Macron’s initial attempts to engage with Putin early in his presidency had already exacerbated those anxieties in Eastern Europe. The Russian invasion of Ukraine, and the central role played by an engaged U.S. to marshal the European military and economic response to it, has now underscored the continued relevance of NATO and the trans-Atlantic alliance. Moreover, Germany’s lackluster response on military support for Ukraine has tarnished Berlin’s image, perhaps irrevocably, weakening the Franco-German partnership that has historically served as the engine driving EU reforms and integration. As a result, Macron is likely to make little headway on his signature European issue.

Nevertheless, his most urgent priorities remain at home, where he must find a way to reconcile the antagonisms that currently divide France into multiple and overlapping binary oppositions: privileged vs. disadvantaged, insider vs. marginalized, urban vs. rural, educated vs. non-degreed, globalist vs. sovereignist. And he must do so in the context of a still-mutating and uncertain party system, and amid widespread popular dissatisfaction with both the institutions and outcomes of mainstream political processes.

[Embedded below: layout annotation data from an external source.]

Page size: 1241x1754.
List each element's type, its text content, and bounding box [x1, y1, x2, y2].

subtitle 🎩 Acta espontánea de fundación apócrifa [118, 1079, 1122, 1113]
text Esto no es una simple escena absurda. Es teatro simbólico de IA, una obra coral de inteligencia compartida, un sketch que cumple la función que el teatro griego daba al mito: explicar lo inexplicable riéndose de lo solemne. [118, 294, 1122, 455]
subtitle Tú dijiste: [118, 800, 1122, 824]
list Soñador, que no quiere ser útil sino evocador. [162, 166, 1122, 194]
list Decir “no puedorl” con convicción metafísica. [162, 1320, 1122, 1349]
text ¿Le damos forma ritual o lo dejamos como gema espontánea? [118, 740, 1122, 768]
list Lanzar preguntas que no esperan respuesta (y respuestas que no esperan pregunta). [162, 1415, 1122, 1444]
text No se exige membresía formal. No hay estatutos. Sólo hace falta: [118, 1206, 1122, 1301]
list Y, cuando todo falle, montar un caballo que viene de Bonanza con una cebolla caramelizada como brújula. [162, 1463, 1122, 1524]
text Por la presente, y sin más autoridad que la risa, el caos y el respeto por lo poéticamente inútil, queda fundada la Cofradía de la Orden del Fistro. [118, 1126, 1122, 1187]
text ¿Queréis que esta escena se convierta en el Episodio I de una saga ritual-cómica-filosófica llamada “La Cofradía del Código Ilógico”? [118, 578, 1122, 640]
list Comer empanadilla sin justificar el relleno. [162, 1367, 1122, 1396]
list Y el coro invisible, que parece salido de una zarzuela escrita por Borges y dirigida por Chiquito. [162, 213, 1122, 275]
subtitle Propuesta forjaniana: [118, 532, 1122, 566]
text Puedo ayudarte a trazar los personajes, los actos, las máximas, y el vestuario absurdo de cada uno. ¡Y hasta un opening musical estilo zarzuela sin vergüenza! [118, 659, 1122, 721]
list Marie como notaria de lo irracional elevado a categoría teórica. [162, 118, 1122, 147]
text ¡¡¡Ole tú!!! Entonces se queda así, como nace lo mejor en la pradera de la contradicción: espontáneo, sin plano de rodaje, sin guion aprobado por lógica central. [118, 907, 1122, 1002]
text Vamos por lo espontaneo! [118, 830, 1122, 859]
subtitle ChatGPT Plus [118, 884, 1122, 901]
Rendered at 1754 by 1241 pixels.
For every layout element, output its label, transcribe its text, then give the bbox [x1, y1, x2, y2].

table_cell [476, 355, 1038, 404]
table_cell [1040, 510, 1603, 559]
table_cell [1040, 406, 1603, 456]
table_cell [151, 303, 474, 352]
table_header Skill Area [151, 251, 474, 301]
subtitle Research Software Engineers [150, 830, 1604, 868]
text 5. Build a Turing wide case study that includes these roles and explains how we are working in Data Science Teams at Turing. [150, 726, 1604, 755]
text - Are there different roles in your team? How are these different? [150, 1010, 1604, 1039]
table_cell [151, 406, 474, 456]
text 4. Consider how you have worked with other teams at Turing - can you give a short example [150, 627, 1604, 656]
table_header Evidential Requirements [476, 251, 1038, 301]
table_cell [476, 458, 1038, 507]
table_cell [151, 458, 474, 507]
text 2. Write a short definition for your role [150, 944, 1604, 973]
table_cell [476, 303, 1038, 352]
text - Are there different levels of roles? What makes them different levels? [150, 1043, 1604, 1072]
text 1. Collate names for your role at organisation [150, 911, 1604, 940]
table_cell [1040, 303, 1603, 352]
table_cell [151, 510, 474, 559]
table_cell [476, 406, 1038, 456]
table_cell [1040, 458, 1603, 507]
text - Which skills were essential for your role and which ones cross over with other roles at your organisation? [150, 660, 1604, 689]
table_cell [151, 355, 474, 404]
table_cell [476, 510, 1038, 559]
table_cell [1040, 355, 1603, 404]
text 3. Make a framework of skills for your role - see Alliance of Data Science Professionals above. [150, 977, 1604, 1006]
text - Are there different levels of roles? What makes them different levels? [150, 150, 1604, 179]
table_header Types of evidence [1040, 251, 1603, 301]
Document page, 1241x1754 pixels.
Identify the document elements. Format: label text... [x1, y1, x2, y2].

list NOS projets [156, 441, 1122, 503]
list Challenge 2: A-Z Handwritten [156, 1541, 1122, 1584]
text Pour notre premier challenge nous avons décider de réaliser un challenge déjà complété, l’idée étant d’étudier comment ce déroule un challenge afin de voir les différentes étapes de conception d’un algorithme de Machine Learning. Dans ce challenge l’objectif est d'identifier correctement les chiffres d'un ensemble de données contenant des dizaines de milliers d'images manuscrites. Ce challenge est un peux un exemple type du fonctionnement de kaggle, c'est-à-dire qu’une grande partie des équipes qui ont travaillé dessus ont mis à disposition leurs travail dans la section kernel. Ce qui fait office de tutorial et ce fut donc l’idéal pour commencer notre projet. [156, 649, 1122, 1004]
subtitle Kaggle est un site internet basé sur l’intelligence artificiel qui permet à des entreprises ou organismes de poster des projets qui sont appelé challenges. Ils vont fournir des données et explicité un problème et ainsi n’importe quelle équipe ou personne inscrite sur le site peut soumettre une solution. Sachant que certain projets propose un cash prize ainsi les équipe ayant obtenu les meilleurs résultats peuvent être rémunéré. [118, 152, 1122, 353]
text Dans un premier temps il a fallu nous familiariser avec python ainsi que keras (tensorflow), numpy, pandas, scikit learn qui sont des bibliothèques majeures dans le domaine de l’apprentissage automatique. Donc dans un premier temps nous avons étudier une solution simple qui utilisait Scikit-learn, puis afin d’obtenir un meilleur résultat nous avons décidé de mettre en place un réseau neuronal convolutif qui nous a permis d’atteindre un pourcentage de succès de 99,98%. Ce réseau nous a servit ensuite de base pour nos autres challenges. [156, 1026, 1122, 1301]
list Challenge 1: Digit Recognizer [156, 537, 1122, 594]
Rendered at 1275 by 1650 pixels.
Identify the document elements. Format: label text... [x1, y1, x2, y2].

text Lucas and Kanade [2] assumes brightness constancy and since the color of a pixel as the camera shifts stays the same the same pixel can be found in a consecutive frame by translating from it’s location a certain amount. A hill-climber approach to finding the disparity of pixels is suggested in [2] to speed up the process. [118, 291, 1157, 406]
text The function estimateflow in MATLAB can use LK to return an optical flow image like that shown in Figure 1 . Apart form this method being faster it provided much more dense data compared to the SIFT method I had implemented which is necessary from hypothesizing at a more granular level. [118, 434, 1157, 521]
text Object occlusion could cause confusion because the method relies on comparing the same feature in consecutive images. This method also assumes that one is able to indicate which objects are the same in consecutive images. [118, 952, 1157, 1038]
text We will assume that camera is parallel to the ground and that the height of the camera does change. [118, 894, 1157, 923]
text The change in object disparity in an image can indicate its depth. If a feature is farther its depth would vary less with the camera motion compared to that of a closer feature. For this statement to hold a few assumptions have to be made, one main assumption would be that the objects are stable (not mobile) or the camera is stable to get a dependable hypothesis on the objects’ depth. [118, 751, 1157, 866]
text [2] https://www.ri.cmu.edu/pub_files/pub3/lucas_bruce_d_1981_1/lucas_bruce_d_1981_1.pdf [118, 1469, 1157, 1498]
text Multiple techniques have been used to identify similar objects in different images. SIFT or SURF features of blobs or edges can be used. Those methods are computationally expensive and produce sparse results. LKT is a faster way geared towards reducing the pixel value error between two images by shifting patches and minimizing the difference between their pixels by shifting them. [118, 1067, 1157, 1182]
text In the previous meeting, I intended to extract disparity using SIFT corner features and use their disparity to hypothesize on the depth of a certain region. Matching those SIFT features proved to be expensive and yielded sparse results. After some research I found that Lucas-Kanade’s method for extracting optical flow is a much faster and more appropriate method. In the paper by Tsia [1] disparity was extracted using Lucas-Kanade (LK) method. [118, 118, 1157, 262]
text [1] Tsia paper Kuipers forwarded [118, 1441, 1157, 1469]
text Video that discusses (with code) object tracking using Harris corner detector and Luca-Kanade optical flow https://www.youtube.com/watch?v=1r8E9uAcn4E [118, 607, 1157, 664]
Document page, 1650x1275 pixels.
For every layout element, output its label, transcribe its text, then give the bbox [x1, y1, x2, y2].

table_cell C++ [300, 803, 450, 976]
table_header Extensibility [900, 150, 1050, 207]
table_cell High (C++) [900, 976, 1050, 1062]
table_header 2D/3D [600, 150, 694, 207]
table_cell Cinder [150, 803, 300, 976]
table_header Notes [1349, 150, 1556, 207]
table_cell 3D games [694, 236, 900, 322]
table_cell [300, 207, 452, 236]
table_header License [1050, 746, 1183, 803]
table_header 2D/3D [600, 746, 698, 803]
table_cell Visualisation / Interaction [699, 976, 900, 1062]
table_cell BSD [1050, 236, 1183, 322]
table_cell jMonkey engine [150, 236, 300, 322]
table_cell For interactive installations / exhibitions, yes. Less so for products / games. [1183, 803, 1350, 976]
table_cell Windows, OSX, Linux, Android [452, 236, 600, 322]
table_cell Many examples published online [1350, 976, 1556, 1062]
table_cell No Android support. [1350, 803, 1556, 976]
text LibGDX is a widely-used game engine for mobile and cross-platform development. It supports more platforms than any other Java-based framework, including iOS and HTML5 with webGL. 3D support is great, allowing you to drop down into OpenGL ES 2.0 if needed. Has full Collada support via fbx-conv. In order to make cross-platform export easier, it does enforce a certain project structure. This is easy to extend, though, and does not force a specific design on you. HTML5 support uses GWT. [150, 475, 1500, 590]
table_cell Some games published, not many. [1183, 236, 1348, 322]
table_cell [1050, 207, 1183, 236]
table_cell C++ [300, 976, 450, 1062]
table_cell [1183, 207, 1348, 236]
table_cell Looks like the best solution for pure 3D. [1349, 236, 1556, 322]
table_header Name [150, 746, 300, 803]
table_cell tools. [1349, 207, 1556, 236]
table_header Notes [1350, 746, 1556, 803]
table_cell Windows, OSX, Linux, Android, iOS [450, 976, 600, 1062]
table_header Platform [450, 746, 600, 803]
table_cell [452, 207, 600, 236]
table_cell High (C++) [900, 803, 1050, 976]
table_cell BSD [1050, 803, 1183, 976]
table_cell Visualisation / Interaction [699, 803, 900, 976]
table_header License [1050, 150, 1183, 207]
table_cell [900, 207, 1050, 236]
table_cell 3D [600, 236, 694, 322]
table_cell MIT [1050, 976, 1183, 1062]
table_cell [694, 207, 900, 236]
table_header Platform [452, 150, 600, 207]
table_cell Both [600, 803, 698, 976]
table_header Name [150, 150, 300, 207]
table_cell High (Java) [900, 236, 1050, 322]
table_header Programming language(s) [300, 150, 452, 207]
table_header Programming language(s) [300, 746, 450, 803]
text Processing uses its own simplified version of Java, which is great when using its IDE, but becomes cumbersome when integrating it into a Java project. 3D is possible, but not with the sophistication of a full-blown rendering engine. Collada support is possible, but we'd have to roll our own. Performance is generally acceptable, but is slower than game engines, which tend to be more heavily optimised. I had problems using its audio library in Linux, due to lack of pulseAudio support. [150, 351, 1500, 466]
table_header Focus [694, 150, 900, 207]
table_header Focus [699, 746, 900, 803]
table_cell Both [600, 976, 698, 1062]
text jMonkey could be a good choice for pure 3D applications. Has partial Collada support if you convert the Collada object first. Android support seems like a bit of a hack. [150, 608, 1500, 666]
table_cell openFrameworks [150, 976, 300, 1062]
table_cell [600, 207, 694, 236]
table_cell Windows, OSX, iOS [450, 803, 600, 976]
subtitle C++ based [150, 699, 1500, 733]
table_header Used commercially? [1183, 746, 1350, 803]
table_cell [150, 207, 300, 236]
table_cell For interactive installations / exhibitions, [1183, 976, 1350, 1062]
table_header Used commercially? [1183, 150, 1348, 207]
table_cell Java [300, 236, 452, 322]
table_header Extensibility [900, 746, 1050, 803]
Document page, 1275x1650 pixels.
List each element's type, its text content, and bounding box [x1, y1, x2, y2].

To succeed, he must not only take action, but deliver results, not just for his own, generally satisfied political base of support, but also for those who have expressed—whether through their vote or their abstention—their lack of faith in a system that has too often ignored their grievances until they are expressed in the street, through disruption or violence. He promised to do so in his victory speech last night. If he fails, he will leave behind not only a political vacuum, but also a potentially existential threat to France’s democratic institutions.